They exist. They don't exist. They exist. They don't exist. It is probably not there with certainty that they really do not exist. We are talking about sterile neutrinos. In 1996 their existence was postulated for the first time to explain a neutrino surplus that had occurred in measurements at the Los Alamos National Laboratory in the USA. Detectors who trace the elementary particles in the area of nuclear power plants have also repeatedly detected less of their anti -particles than theoretically expected. The deviation is known as a reactor-antino-anomaly. The stereo collaboration now confirms the anomaly in an article in the specialist magazine "Nature", but reports that this discrepancy cannot be explained by the existence of a sterile neutrino.
Neutrinos are among the most common particles in the universe – and also among the most mysterious. They have mass, but how much exactly, you do not know. So far, only one upper limit could be set. They can be divided into three families or "flavors": electron, tau and muon neutrinos. But there could also be more. Because they interact so little with matter, we do not feel that they are now – at this second – flying through us billions of times. Therefore, they cannot be detected directly, but only by other particles that are produced during their interaction with atomic nuclei.
In addition, they continuously convert into one another: physicists say they oscillate.
The effect arises because each neutrino is a mixture of the three neutrinotypes - interference between them ensures that a different neutrinotype dominates the mixture at different times.

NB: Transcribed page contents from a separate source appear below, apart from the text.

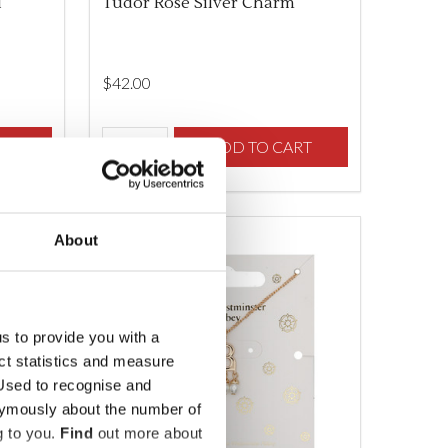
l
Tudor Rose Silver Charm
$‌42.00
Quantity:
F UNDEFINED
TY OF UNDEFINED
RT
DECREASE QUANTITY OF UNDEFINED
INCREASE QUANTITY OF UNDEFINED
ADD TO CART
About
us to provide you with a
ect statistics and measure
sed to recognise and
nymously about the number of
g to you.
Find
out more about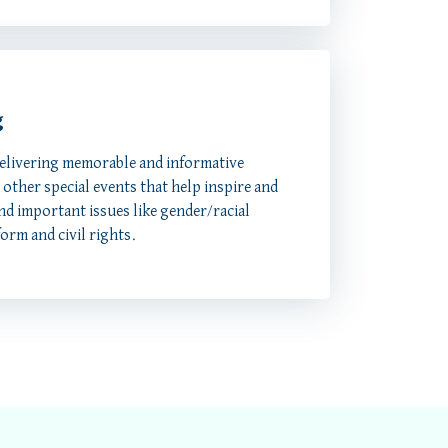
g
delivering memorable and informative
other special events that help inspire and
nd important issues like gender/racial
form and civil rights.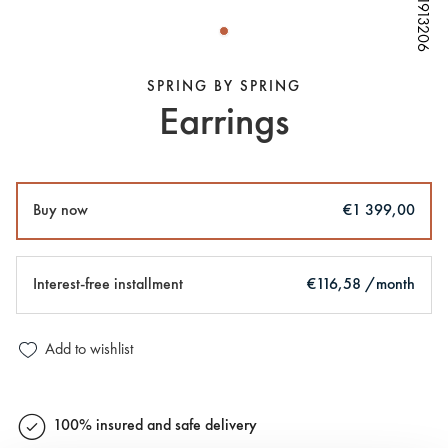
W81913206
W81913206
W81913206
SPRING BY SPRING
Earrings
Buy now
€1 399,00
Interest-free installment
€116,58 /month
Add to wishlist
100% insured and safe delivery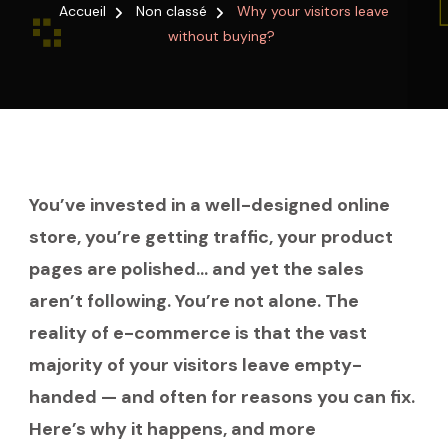
VISITORS
Accueil
Non classé
Why your visitors leave
LEAVE
without buying?
WITHOUT
BUYING?
You’ve invested in a well-designed online
store, you’re getting traffic, your product
pages are polished… and yet the sales
aren’t following. You’re not alone. The
reality of e-commerce is that the vast
majority of your visitors leave empty-
handed — and often for reasons you can fix.
Here’s why it happens, and more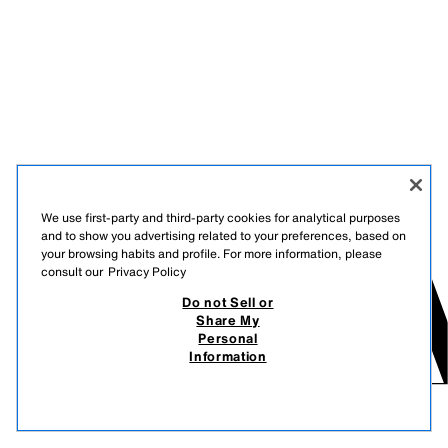
We use first-party and third-party cookies for analytical purposes
and to show you advertising related to your preferences, based on
your browsing habits and profile. For more information, please
consult our
Privacy Policy
Do not Sell or
Share My
Personal
Information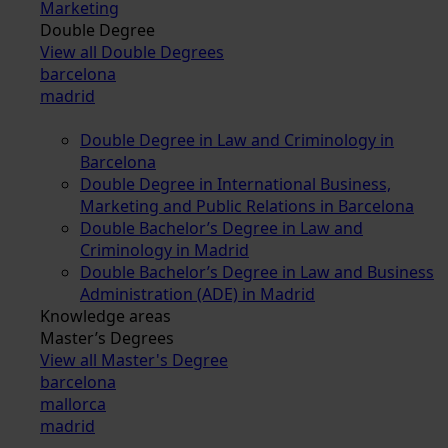
Marketing
Double Degree
View all Double Degrees
barcelona
madrid
Double Degree in Law and Criminology in
Barcelona
Double Degree in International Business,
Marketing and Public Relations in Barcelona
Double Bachelor’s Degree in Law and
Criminology in Madrid
Double Bachelor’s Degree in Law and Business
Administration (ADE) in Madrid
Knowledge areas
Master’s Degrees
View all Master's Degree
barcelona
mallorca
madrid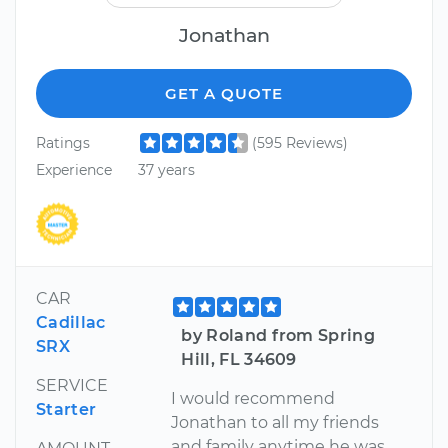
Jonathan
GET A QUOTE
Ratings
(595 Reviews)
Experience
37 years
CAR
Cadillac
by Roland from Spring
SRX
Hill, FL 34609
SERVICE
I would recommend
Starter
Jonathan to all my friends
and family anytime he was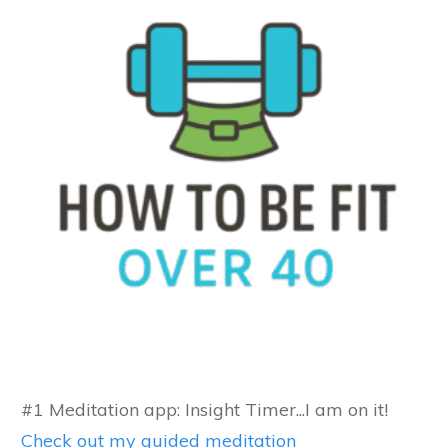
#1 Meditation app: Insight Timer...I am on it!
Check out my guided meditation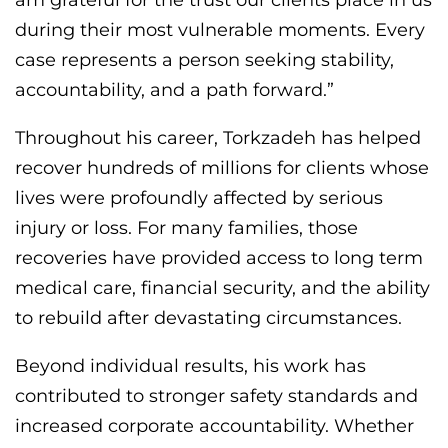
during their most vulnerable moments. Every
case represents a person seeking stability,
accountability, and a path forward.”
Throughout his career, Torkzadeh has helped
recover hundreds of millions for clients whose
lives were profoundly affected by serious
injury or loss. For many families, those
recoveries have provided access to long term
medical care, financial security, and the ability
to rebuild after devastating circumstances.
Beyond individual results, his work has
contributed to stronger safety standards and
increased corporate accountability. Whether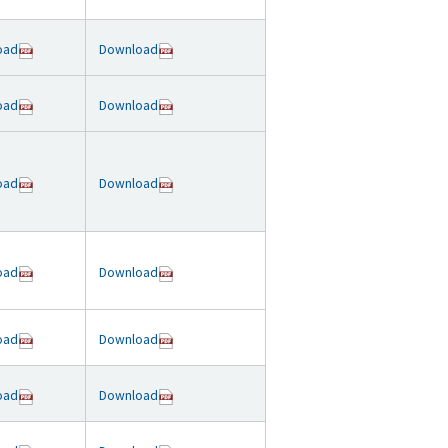
oad
Download
oad
Download
oad
Download
oad
Download
oad
Download
oad
Download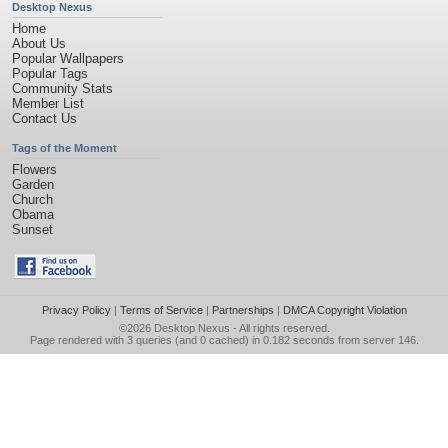
Desktop Nexus
Home
About Us
Popular Wallpapers
Popular Tags
Community Stats
Member List
Contact Us
Tags of the Moment
Flowers
Garden
Church
Obama
Sunset
Privacy Policy
|
Terms of Service
|
Partnerships
|
DMCA Copyright Violation
©2026
Desktop Nexus
- All rights reserved.
Page rendered with 3 queries (and 0 cached) in 0.182 seconds from server 146.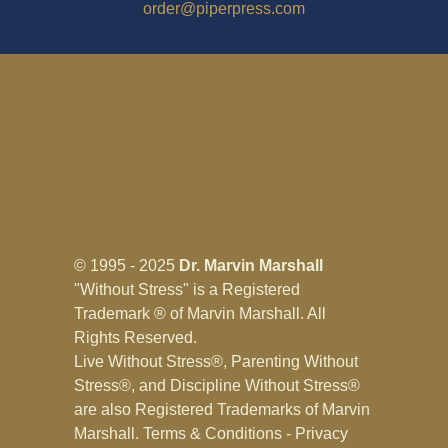
order@piperpress.com
© 1995 - 2025
Dr. Marvin Marshall
"Without Stress" is a Registered
Trademark ® of Marvin Marshall. All
Rights Reserved.
Live Without Stress®, Parenting Without
Stress®, and Discipline Without Stress®
are also Registered Trademarks of Marvin
Marshall.
Terms & Conditions - Privacy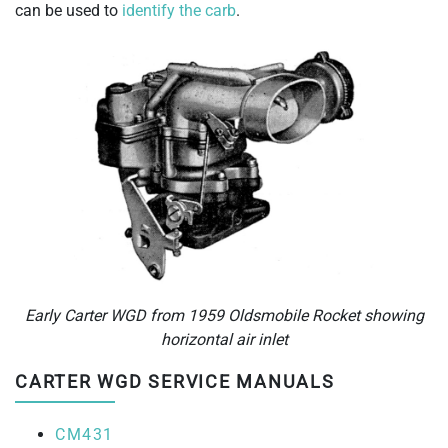
can be used to
identify the carb
.
Early Carter WGD from 1959 Oldsmobile Rocket showing
horizontal air inlet
CARTER WGD SERVICE MANUALS
CM431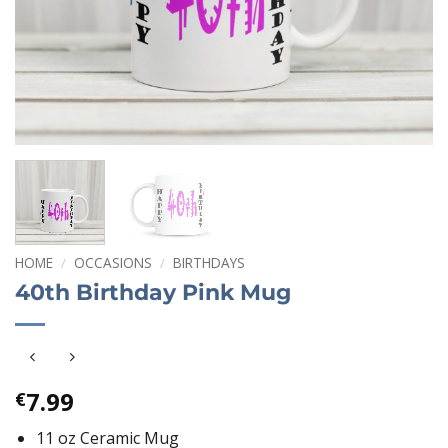
HOME
/
OCCASIONS
/
BIRTHDAYS
40th Birthday Pink Mug
7.99
€
11 oz Ceramic Mug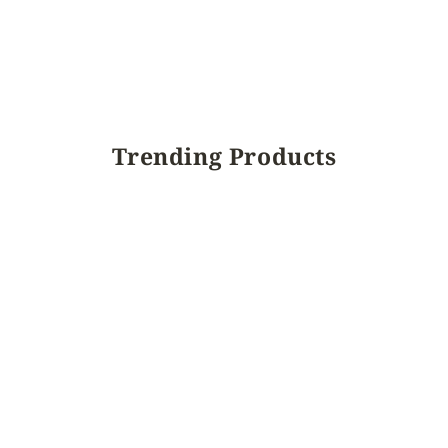
Trending Products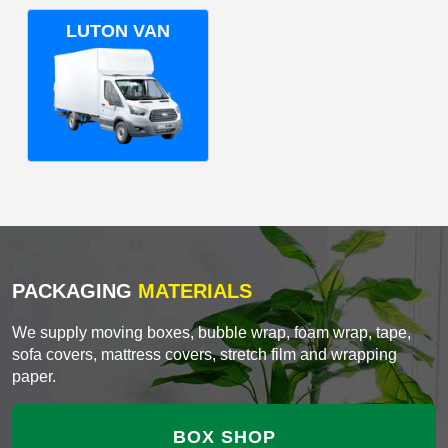
LUTON VAN
PACKAGING
MATERIALS
We supply moving boxes, bubble wrap, foam wrap, tape,
sofa covers, mattress covers, stretch film and wrapping
paper.
BOX SHOP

Today, neutrino-oscillation experiments can "disappear" and "appear" to measure neutrinos very precisely.
Irregularities that have not been predicted by the theory, so-called anomalies, could indicate that a fourth, exotic neutrino is hidden in the neutrino mix.
This would be sterile, that is, it interacts exclusively through gravity with its surroundings and otherwise does not feel any strength.
The stereo experiment, short for »Sterile Reactor Neutrino Oscillations«, was installed in 2016 at the research reactor of the Laue-Langevin (Ill) institute in Grenoble, French and measures the Antineutrino energy spectrum associated with the division of uranium-235, In short distances with high precision. Because in nuclear rescue reactions, electron anti-tinos are generated in large quantities. In order to be able to use the electron antinutrinos generated in the reactors to examine neutrino oscillation, you have to know the flow of the emitted antineutrinos and the number of antineutrinos generated in certain energies (the energy spectrum). In 2011, a research team from the French research center for nuclear energy found that the average anti -neutrino flow, which can be detected in these experiments, is about 6 percent below the predicted value.
If these electron antineutrinos were to transform into sterile antineutrinos, one would have to expect that the antineutrino flux deficit of 2011 would be confirmed. And because the particles gradually transform into the other varieties on their way, the antineutrino energy spectrum should vary with the distance from the reactor. Although the flow measured by the authors was actually 5.5 percent lower than the model prediction, the expected oscillation pattern did not show up in their results.
"The measured antineutrino energy spectrum indicates that the anomalies can be attributed to distortions in the nuclear reaction data used for the predictions," says the research team. The stereo experiment has thus confirmed the already known antineutrino anomaly, but the cause of this remains a mystery. "The impressive precision of the experiment has ensured that the sterile neutrino is no longer an explanation," writes the physicist Jun Cao from the Chinese Academy of Sciences, which was not involved in the experiments . "This allows the long -cherished hypothesis to put Ad Acta and open the field for new theories." The search for an explanation continues.